Kami menyerah. Larut malam Sahat pamit pulang dengan wajah kuyu. Berbeda denganku, semakin menemui jalan buntu, aku semakin tertantang. Kasus aneh ini semakin membetot rasa penasaranku. Kekuatan besar sedang melingkupi kasus ini. Kekuatan yang kuyakini akan mengorbankan seorang pemuda desa terbelakang untuk menutupi kasus sebenarnya.

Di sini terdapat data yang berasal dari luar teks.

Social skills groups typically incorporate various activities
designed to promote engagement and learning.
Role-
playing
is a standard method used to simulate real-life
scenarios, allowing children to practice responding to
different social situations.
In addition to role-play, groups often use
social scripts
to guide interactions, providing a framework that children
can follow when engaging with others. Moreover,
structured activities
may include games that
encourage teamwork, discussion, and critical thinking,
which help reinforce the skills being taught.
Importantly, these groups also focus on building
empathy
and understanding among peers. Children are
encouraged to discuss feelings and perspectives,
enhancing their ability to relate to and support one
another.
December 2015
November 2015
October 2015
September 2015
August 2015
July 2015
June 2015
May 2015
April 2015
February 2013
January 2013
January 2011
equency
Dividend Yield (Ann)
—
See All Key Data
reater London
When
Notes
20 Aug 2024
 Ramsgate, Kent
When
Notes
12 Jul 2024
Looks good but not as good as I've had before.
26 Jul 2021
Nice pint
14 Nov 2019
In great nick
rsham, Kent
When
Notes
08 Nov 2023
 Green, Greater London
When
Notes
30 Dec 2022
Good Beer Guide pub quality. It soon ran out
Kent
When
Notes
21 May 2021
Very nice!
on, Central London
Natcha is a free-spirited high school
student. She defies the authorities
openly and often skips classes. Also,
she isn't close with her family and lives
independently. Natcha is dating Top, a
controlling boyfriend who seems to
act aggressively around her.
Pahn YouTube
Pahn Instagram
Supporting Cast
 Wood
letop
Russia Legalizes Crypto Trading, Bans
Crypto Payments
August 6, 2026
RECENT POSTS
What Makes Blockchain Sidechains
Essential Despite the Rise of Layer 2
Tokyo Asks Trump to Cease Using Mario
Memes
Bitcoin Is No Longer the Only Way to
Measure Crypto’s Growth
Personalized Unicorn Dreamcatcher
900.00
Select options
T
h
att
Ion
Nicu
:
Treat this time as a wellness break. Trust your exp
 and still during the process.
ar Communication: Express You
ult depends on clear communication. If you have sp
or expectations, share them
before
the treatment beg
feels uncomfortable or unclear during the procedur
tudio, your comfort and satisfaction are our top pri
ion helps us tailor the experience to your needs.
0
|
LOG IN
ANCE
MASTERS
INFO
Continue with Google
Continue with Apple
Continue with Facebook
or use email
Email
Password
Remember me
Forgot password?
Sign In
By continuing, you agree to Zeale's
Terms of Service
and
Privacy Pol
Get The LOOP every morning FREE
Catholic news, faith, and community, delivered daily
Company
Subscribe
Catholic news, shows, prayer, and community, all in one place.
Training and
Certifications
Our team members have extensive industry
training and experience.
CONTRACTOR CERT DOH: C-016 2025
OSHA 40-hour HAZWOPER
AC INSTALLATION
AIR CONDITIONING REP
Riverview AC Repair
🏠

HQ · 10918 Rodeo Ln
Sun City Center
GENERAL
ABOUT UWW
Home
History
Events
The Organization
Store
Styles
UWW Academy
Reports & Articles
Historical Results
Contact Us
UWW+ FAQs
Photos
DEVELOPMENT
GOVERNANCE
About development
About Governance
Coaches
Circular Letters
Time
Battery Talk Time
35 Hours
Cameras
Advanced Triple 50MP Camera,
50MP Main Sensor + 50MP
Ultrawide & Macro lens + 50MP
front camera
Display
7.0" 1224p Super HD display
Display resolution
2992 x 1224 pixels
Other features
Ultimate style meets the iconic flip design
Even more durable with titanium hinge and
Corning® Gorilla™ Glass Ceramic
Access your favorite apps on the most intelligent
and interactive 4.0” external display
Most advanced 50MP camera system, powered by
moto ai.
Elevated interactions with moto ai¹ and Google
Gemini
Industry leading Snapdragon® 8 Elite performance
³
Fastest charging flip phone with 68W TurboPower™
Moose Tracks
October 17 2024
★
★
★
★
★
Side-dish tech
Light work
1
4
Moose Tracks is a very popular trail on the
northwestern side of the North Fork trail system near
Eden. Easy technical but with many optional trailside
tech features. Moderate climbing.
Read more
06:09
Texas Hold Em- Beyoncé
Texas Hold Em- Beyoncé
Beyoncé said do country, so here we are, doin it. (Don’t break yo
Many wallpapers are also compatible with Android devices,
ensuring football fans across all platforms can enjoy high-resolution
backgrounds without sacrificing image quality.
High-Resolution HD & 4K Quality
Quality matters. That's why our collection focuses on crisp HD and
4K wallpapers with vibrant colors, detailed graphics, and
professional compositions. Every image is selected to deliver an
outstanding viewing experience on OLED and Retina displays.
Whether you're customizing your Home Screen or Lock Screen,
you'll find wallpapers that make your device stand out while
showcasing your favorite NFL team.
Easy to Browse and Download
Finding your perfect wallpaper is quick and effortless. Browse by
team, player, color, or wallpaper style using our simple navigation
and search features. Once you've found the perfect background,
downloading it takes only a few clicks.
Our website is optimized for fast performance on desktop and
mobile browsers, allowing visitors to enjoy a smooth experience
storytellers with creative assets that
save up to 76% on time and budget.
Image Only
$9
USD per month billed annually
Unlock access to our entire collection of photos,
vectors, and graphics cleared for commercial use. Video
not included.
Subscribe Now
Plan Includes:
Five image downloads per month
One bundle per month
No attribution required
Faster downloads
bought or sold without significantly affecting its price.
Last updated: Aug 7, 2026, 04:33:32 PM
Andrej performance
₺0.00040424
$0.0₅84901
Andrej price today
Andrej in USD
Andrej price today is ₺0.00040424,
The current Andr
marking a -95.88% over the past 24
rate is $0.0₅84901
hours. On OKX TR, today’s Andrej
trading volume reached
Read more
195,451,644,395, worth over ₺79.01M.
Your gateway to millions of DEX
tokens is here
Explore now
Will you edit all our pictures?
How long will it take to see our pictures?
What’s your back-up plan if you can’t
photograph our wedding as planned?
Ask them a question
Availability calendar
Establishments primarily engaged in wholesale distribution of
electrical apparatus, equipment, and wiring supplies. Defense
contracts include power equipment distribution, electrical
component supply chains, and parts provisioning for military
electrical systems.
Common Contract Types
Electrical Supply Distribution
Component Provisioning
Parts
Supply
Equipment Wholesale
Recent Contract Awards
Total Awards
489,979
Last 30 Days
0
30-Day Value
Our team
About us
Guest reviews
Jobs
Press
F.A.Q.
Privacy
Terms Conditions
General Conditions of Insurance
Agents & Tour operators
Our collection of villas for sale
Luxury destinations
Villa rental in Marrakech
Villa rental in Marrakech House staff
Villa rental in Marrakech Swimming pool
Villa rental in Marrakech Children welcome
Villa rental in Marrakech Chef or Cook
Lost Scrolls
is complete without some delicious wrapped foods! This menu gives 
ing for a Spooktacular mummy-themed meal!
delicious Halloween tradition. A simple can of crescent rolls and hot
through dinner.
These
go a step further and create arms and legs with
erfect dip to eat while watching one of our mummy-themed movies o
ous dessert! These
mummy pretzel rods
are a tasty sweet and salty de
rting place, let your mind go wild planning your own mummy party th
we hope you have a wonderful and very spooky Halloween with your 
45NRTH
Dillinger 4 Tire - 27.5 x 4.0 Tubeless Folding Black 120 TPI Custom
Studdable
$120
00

Aku memang belum punya pengalaman menangani kasus kelas kakap, tetapi naluriku mengatakan bahwa Sion bukanlah tersangkanya. Dia adalah korban. Siapa pelaku sebenarnya? Apa motifnya? Tugaskulah untuk menguaknya sebagai pembela klienku.
Besok aku akan menggali dan menguliti semua hal yang berhubungan dengan kasus ini. Adrenalinku terpompa, semangatku terlecut. Aku harus bisa memecahkan kasus ini.
Geen straf zonder schuld, tiada hukuman tanpa kesalahan. Terlalu pagi untuk mengatakan Sion tidak bersalah, namun, terlalu dini pula untuk menghadapkan pemuda lugu itu pada regu tembak.